Chapter 39
HomeFor every element in a set, you have two choices: include it or exclude it. The set of all choices — all subsets — is the power set. For N elements, there are 2ᴺ subsets. Generating them recursively is the foundation of backtracking.
Think of each element as a fork in the road. At element i, you branch: take it or skip it. By the time you've made N decisions, you have one subset. Branching at every step gives 2ᴺ leaves.
void subsets(vector<int>& nums, int i, vector<int>& current, vector<vector<int>>& result) {
if (i == nums.size()) {
result.push_back(current); // base: no more decisions
return;
}
// Branch 1: exclude nums[i]
subsets(nums, i + 1, current, result);
// Branch 2: include nums[i]
current.push_back(nums[i]);
subsets(nums, i + 1, current, result);
current.pop_back(); // backtrack
}
// Usage:
vector<vector<int>> result;
vector<int> current;
subsets(nums, 0, current, result);
fn subsets(nums: &[i32]) -> Vec<Vec<i32>> {
let mut result = Vec::new();
let mut current = Vec::new();
backtrack(nums, 0, &mut current, &mut result);
result
}
fn backtrack(nums: &[i32], i: usize,
current: &mut Vec<i32>, result: &mut Vec<Vec<i32>>) {
if i == nums.len() {
result.push(current.clone());
return;
}
// Exclude
backtrack(nums, i + 1, current, result);
// Include
current.push(nums[i]);
backtrack(nums, i + 1, current, result);
current.pop(); // backtrack
}
💡 The backtracking pattern
push() before recursing, pop() after — that's
the backtrack. You're exploring a possibility, then undoing it so the
next branch starts from a clean state. Without pop_back(),
elements from one branch would leak into the next.

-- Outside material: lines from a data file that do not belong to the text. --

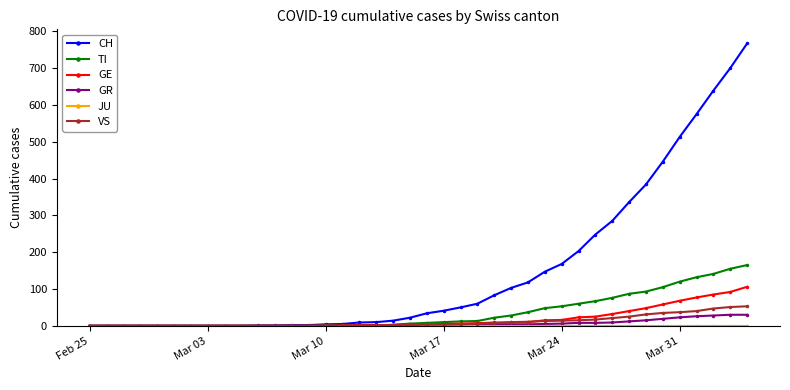

What is the value of the VS point at the 32nd from the left?

21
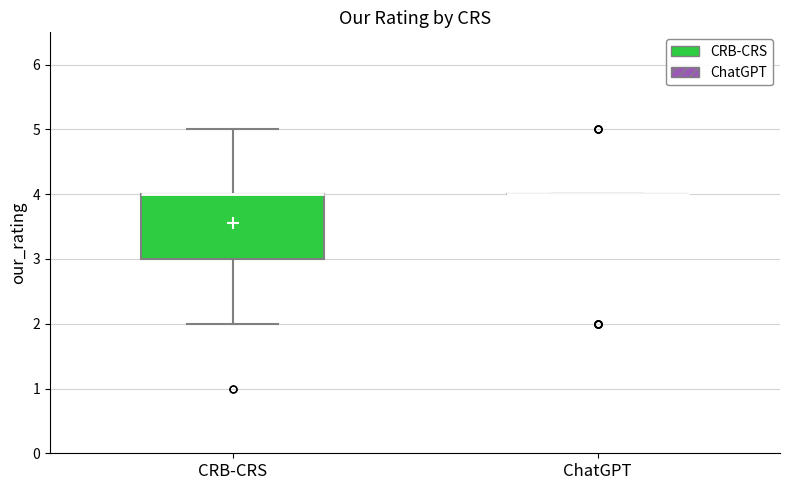

Reading left to right, read every box against the y-axis: the position of its median line, the range the box covers, and the ends of its whiskers. The values are not printed on the chart, so give them approximately, as read against the axis.

CRB-CRS: median 4 (drawn on the box's upper edge), box 3 to 4, whiskers 2 to 5
ChatGPT: box collapsed to a line at 4, whiskers 4 to 4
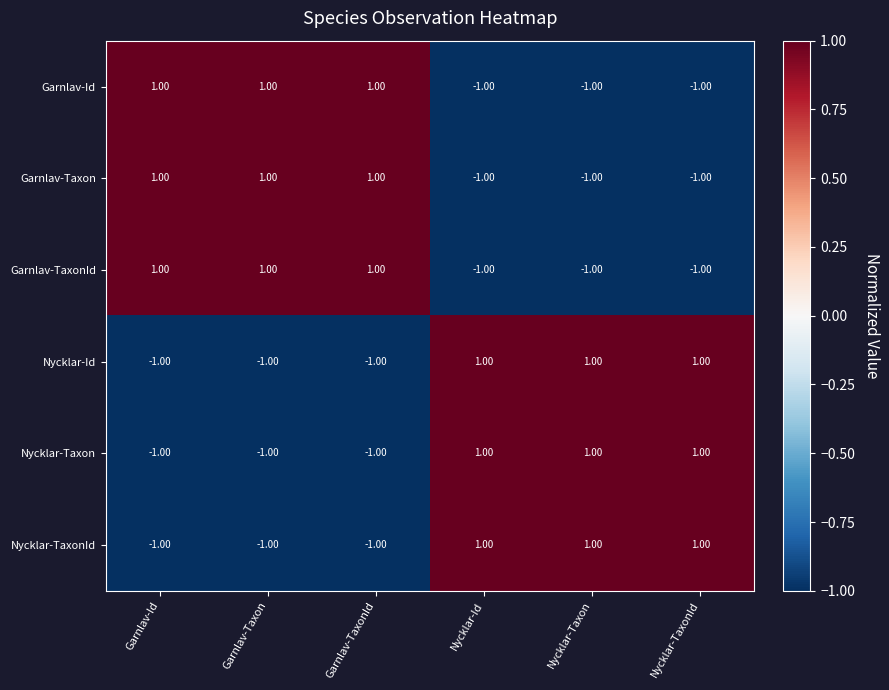

Is the value of Nycklar-Taxon at Nycklar-Taxon greater than the value of Garnlav-Id at Nycklar-TaxonId?

Yes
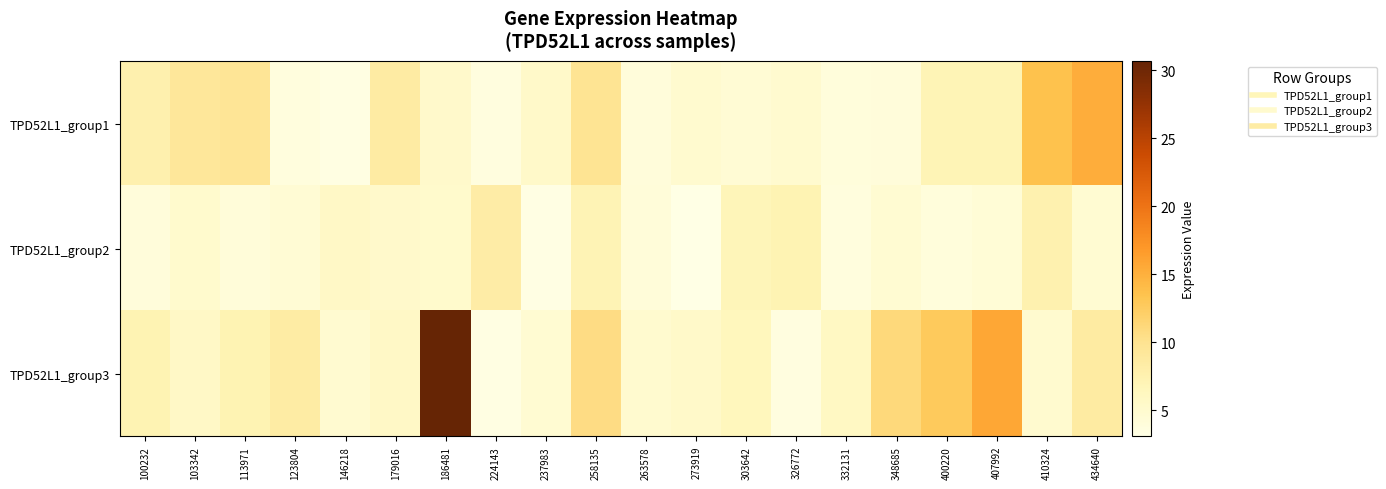

Which series has the largest total across all categories?

TPD52L1_group3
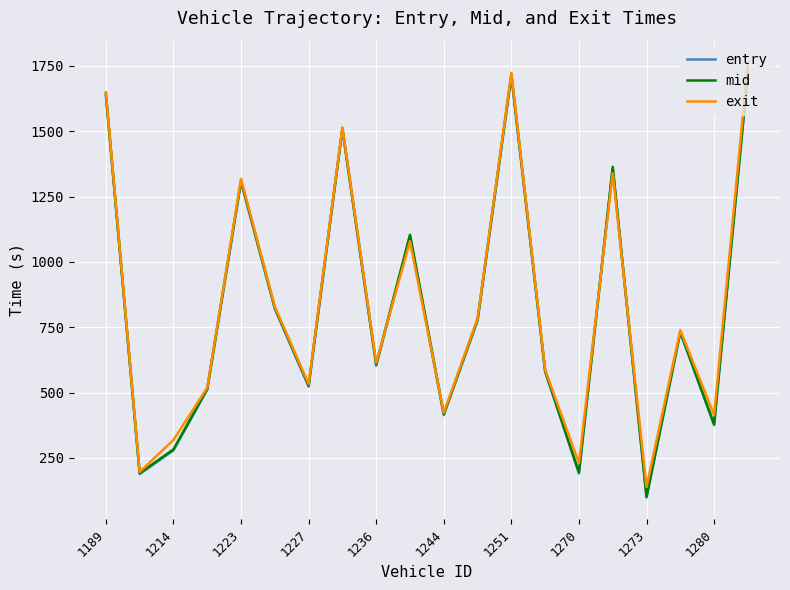

What is the smallest value displayed?

98.0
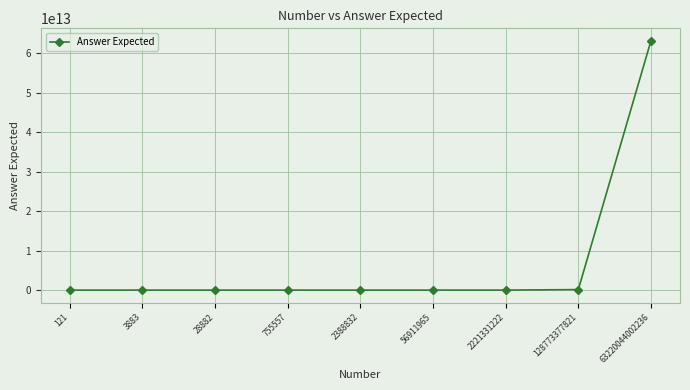

At which category does the chart reach its peak across all series?

63220044002236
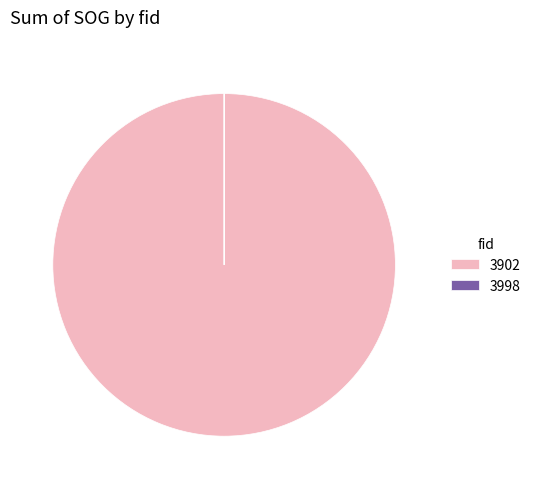

True or false: 3902 accounts for 86% of the total.

False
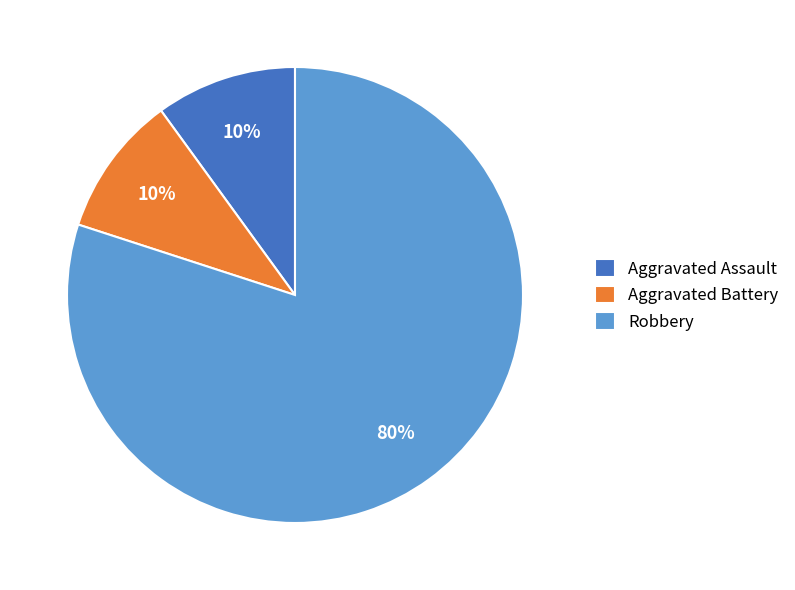

Combined, do Aggravated Battery and Aggravated Assault account for over 50%?

No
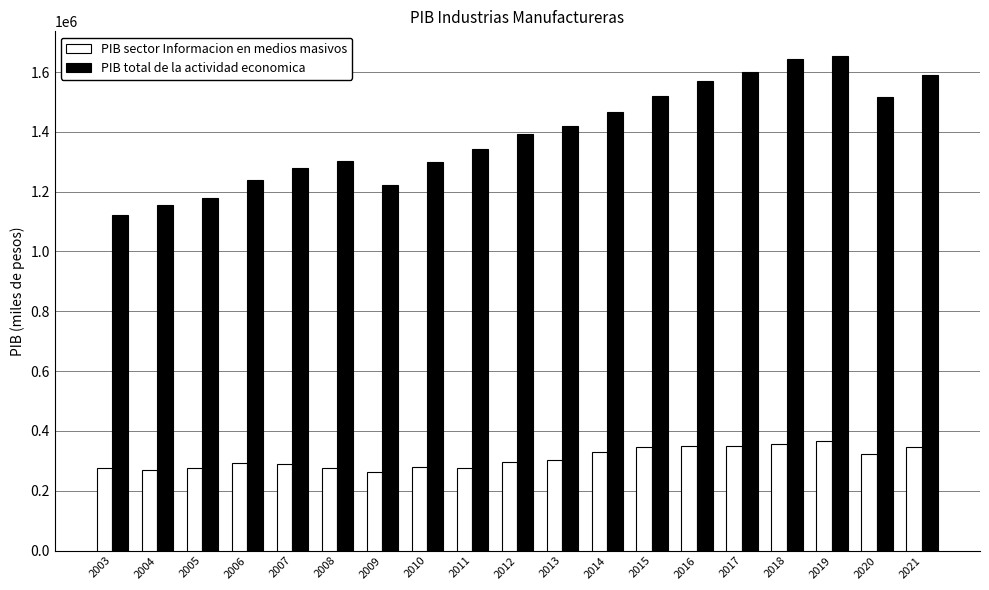

What are all the series names shown in the legend?

PIB sector Informacion en medios masivos, PIB total de la actividad economica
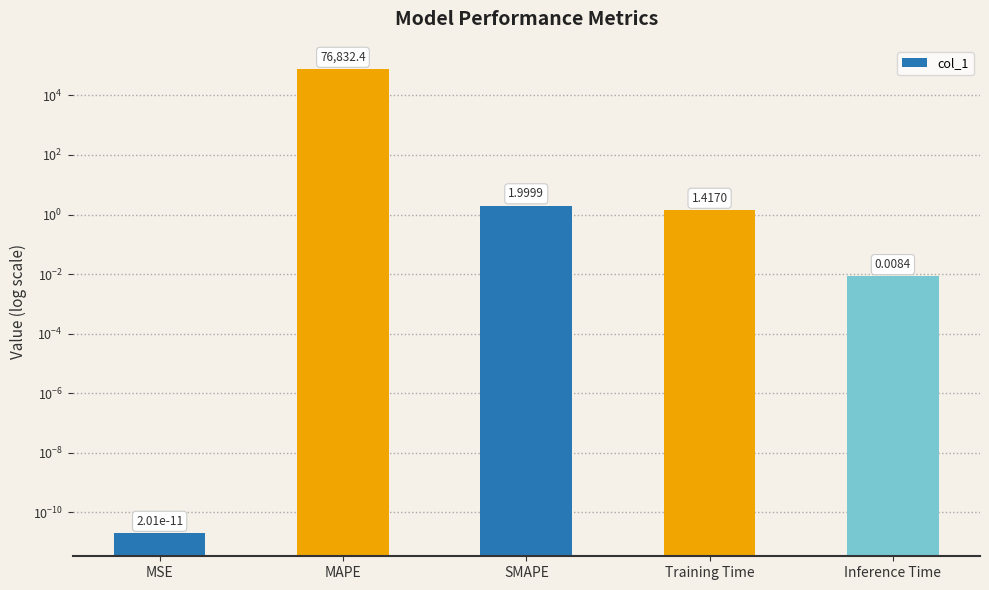

Rank the categories by value from lowest to highest.

MSE, Inference Time, Training Time, SMAPE, MAPE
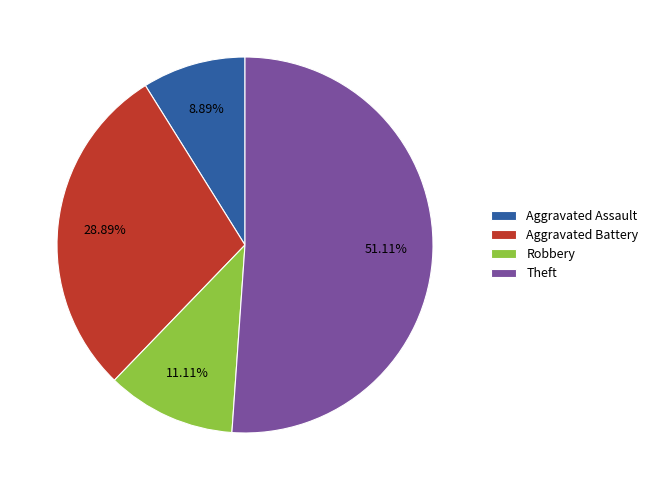

How many slices are in this pie chart?

4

// N=10: 1,024 subsets — instant // N=20: 1,048,576 — < 0.1s // N=30: 1,073,741,824 — ~10 seconds // N=40: ~10¹² — hours
Subset generation is O(2ᴺ) and that's unavoidable. The constraint matters: if a problem says N ≤ 20, subset enumeration is likely the intended solution. If N ≤ 30, you'll need pruning or bitmask tricks (next chapter).